Por Dr. Sinclair
Ferguson
Novamente,
precisamos enfatizar que o ponto a ser considerado aqui é uma tendência. Não se
limita ao ramo carismático ou pentecostal do Cristianismo.
Nossa
preocupação não é nos arrastar através da controvérsia
cessacionista/não-cessacionista. Seja qual for nossa opinião, é claro que hoje dentro
de grandes setores do evangelicalismo, quer no carismático ou até no
não-carismático, a "revelação" contínua tem sido bem-vinda. Numa
geração anterior isso se expressava mais claramente naqueles que esperavam
achar um direcionamento "escutando o Espírito".
Os
reformados e os confessionais, incluindo pessoas como Calvino e John Owen,
conheciam bem essa espécie de "revelações espirituais". Acrescentando
ou ignorando a voz do Espírito na Bíblia, muitos diziam ouvir sua voz
diretamente.
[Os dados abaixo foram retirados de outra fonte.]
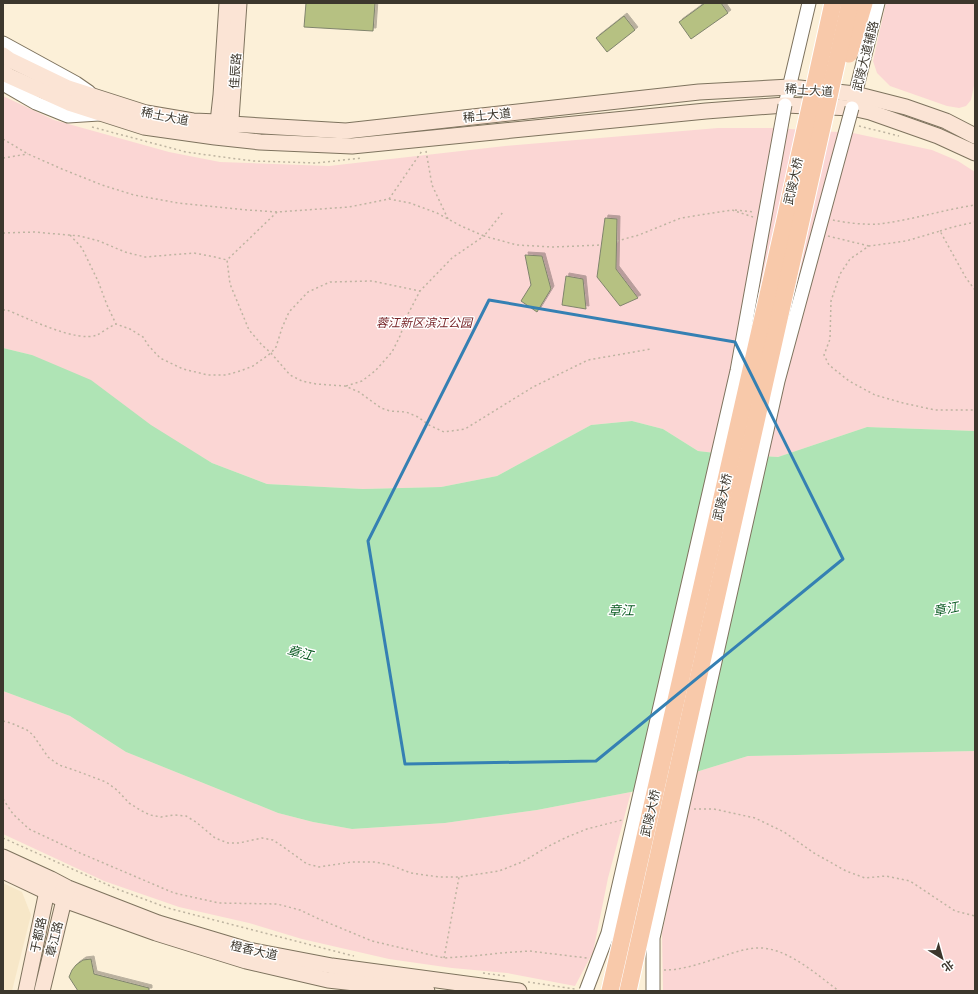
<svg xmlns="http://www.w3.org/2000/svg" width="978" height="994" font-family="'IBM Plex Serif','Noto Sans SC',serif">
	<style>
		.built { fill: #f7e7c8 }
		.green { fill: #fbd6d4 }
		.water { fill: #afe4b5 }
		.building { fill: #b6c182; stroke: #80846d; filter: url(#shadow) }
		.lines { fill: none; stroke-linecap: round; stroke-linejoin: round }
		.tertiary-casing { stroke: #7e735e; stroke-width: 15 }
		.secondary-casing { stroke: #7e735e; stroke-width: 17 }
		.path { stroke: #beb4a1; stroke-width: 1.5; stroke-dasharray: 2 3; stroke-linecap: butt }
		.tertiary { stroke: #fff; stroke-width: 13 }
		.secondary { stroke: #fbe4d5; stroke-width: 15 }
		.tertiary-bridge-casing { stroke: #7e735e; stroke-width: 15; stroke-linecap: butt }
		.primary-bridge-casing { stroke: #fff; stroke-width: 19; stroke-linecap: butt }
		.tertiary-bridge { stroke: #fff; stroke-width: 13 }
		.primary-bridge { stroke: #f8c9aa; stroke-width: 17 }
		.marked { fill: none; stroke: #3580b3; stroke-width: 3; stroke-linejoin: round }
		.labels { text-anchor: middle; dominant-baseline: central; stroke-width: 3; stroke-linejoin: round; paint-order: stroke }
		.street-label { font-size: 12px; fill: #3c372d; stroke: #fff }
		.park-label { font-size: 12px; font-style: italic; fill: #772629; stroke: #fff }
		.water-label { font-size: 13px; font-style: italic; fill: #095a21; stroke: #fff }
	</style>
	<defs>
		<filter id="shadow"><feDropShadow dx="3" dy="-3" stdDeviation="0" flood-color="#0004"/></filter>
	</defs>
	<rect width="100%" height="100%" fill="#fcf0d8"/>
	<path class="built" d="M3,883l19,9 9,23 -19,76h-9z"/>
	<g class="green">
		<path d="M886,3h89v78l-4,19 -5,6 -7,2 -12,-2 -57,-20 -13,-13 -4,-12z"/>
		<path d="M3,96l51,24 115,32 51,10 109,4 176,-20 213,-18h57l78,5 79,17 26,11 17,11v259l-108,-4 -89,30 -54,-3 -26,-3 -35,-22 -31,-8 -41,4 -94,51 -56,11 -78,2 -96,-5 -55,-21 -180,-108 -29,-7z"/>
		<path d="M3,691l67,25 56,36 152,61 35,9 39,7 93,-6 92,-13 94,-18 -23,86 -15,74 -18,34 -68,-13 -55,-5 -63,-9 -87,-20 -53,-16 -70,-16 -75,-26 -101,-47z"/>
		<path d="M975,751v240h-312l-1,-58 34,-161 52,-16z"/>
	</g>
	<path class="water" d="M3,348l29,7 59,25 60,45 61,38 55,21 96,5 78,-2 56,-11 94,-51 41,-4 31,8 35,22 26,3 54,3 89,-30 108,4v320l-227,5 -117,36 -94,18 -92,13 -93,6 -39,-7 -35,-9 -152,-61 -56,-36 -67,-25z"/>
	<g class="building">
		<path d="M306,3h69l-2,28 -69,-4z"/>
		<path d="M705,3h16l7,10 -37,26 -12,-17z"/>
		<path d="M624,16l11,14 -28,22 -11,-14z"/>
		<path d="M605,218l12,1 -1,50 22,29 -18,8 -23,-29z"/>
		<path d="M525,255l17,1 9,33 -14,23 -16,-11 10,-16z"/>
		<path d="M566,276l17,3 3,30 -24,-4z"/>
		<path d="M91,959l3,15 55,14v3h-71l-9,-14 3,-7 4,-5 7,-5z"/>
	</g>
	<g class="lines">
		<g class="tertiary-casing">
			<g id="tertiary">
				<path d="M3,43l73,40 13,9"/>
				<path d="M3,84l33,19 32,13 31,-2"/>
				<path d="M853,103l25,-100"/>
				<path d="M785,105l24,-102"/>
			</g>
		</g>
		<g class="secondary-casing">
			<g id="secondary">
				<path d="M3,55l7,5 58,28 78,25 47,8 25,1 13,2 115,7 353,-39 91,-5 65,7 51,13 40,14 29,15"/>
				<path d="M3,72l6,4 60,27 75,24 71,10 45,5 92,4 354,-35 79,-6 67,3 18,4 68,24 37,17"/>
				<path d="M216,131l2,-9 3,-27 6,-92"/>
				<path d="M230,134l9,-131"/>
				<path d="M3,857l48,22 17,9 90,35 90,27 84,16 187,25"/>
				<path d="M3,871l61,29 92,33 90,28 82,19 99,11"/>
				<path d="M26,991l21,-100 3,-9"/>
				<path d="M42,991l22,-91 3,-9"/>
			</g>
		</g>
		<g class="path">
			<path d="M859,126l40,10"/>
			<path d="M92,127l94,25 44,6 24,3 62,2 46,-5"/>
			<path d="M3,139l25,15 34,15 40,16 32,10 44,8 70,7 29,2 72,-5 40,-8 21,4 27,10 24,13 23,10 19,-24"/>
			<path d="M426,151l6,34 16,34"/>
			<path d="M3,158l25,-4"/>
			<path d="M389,199l33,-48"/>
			<path d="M735,210l19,2"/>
			<path d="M277,212l-50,48 3,24 19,46 13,15 9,8 19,22 12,6 14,3 29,2 14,6 22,16 9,3 16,1 12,5 11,8 15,7 21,-3 68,-42 55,-27 63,-11"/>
			<path d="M833,220c13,3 33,5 46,4 32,-4 64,-14 96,-19"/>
			<path d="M940,231l13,-4 22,-5"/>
			<path d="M3,233l31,-1 46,4 19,5 26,11 20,5 49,-4 21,4 12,3"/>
			<path d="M70,235l12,13 16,33 9,24 9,19 14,5 13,8 5,8 12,13 23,11 25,6h18l14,-4 13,-5 18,-13 5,-6 6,-19 7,-16 19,-20 22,-10 42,-1 48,10"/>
			<path d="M828,236l41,10"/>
			<path d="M617,241l22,-6 42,-17 51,-8 21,7"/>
			<path d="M975,290l-9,-12 -26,-47 -34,10 -37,5 -19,13 -10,15 -9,27 -1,38 -6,16 5,10 20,16 26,14 28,8 32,7h40"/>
			<path d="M3,310h4c20,8 70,33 90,25 6,-3 12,-8 19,-11"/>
			<path d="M346,386l16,-5 13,-10 17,-19 8,-16 8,-22 12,-23 32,-33 32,-22 33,9 36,2 49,-2"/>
			<path d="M3,721l8,2 16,7 6,5 15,22 11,8 15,5 32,12 11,8 12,13 11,7 10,5 11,2 13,-2 12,1 10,6 19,16 13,5h11l23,-5 11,2 9,6 25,18 12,3 33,-5h23l15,3 21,8 28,4h20l40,-6 23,-9 27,-16 18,-9 20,-8 35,-9"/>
			<path d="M3,799l10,15 16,15 51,24 94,40 45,10 58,1 23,6 19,9 53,22 72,17 28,-2 29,-3 28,-2 58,7"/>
			<path d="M694,809h20l41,9 29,14 30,21 32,18 19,7 21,-2 24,5 45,30 20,5"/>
			<path d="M3,838l114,51 51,19 186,48"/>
			<path d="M444,958l15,-81"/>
			<path d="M664,970c19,0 38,-7 57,-13 11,-4 23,-8 35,-9 30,-2 61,27 83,43"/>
			<path d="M483,973l22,3"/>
			<path d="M528,982l47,7"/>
		</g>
		<use href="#tertiary" class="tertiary"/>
		<use href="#secondary" class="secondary"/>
		<g class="tertiary-bridge-casing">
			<g id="tertiary-bridge">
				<path d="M586,991l22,-58 129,-562 48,-266"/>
				<path d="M653,991v-53l125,-557 74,-273"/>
			</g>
		</g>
		<g class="primary-bridge-casing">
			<g id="primary-bridge">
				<path d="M849,54l15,-51"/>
				<path d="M610,991l175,-771 48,-217"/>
				<path d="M628,991l222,-988"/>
			</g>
		</g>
		<use href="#tertiary-bridge" class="tertiary-bridge"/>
		<use href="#primary-bridge" class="primary-bridge"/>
	</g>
	<path class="marked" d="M489,300l246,42 108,217 -247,202 -191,3 -37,-223z"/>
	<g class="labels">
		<g class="street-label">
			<text transform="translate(865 56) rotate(-76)">武陵大道辅路</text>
			<text transform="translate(235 71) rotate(-86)">佳辰路</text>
			<text transform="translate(809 90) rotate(4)">稀土大道</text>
			<text transform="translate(487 115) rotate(-6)">稀土大道</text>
			<text transform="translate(165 116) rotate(11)">稀土大道</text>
			<text transform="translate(793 181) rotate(-77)">武陵大桥</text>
			<text transform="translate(722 497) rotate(-77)">武陵大桥</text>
			<text transform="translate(650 813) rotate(-77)">武陵大桥</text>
			<text transform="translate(38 935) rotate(-78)">于都路</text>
			<text transform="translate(54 939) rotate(-76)">章江路</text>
			<text transform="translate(254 950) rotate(13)">橙香大道</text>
		</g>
		<g class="park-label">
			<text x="424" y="322">蓉江新区滨江公园</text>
		</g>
		<g class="water-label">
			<text transform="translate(946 609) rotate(-11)">章江</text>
			<text x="621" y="610">章江</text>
			<text transform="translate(300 653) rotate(14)">章江</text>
		</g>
	</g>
	<rect width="978" height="994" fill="none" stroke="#3c372d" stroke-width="8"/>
	<g transform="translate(942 958) rotate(143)" stroke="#ffffff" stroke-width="3" paint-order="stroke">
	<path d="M0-3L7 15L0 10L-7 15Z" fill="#3c372d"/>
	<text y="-6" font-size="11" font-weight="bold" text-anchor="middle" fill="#3c372d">北</text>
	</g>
</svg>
Naquele tempo, como agora, alguns deles diziam acreditar na
infalibilidade das Escrituras, embora parecessem pouco conhecer a doutrina da
suficiência da Escritura. Lamentavelmente, como Calvino parece já ter
experimentado na Reforma, é impossível discutir o sentido da Escritura com
aqueles que presumem possuir a intervenção direta do Espírito.
Antigamente
o que era pouco mais do que uma tendência mística, hoje já se tornou uma
enchente. Será exagero sugerir que as pessoas que mantêm a doutrina da Reforma,
da absoluta suficiência da voz do Espírito na
Bíblia, iluminada pela obra do Espírito no coração, sejam uma espécie em
perigo de extinção? Tanto na teologia acadêmica como no nível das pessoas
comuns, essa posição da Reforma é cada vez mais julgada reacionária quando não
herética, porque só uma minoria a sustenta.
Mas
o que tem isso a ver com a igreja medieval? Só isso: a igreja medieval inteira
operava no mesmo princípio, ainda que expresso de forma diferente. Para eles, o
Espírito fala fora da Escritura; os crentes não podem conhecer o direcionamento
detalhado de Deus quando dependem somente da Bíblia; a “voz viva do Espírito na
igreja” é essencial.
Não
só isso, mas, uma vez introduzida a "viva voz" do Espírito, parece
psicologicamente inevitável que essa viva voz se torne o cânon regulamentador
da conduta para a vida cristã.
A
equação — a palavra da Escritura mais a “viva voz” do Espírito, igual à revelação
divina — achava-se no centro da busca pelo poder do evangelho na escuridão
da igreja medieval. Agora, no final do segundo milênio (1996), estamos à beira, ou talvez mais do que à beira, de
sermos inundados por um fenômeno paralelo. O resultado na época (medieval) foi
uma fome de se ouvir e entender a palavra de Deus — tudo sob o disfarce daquilo
que ainda o Espírito estaria falando à igreja. E hoje?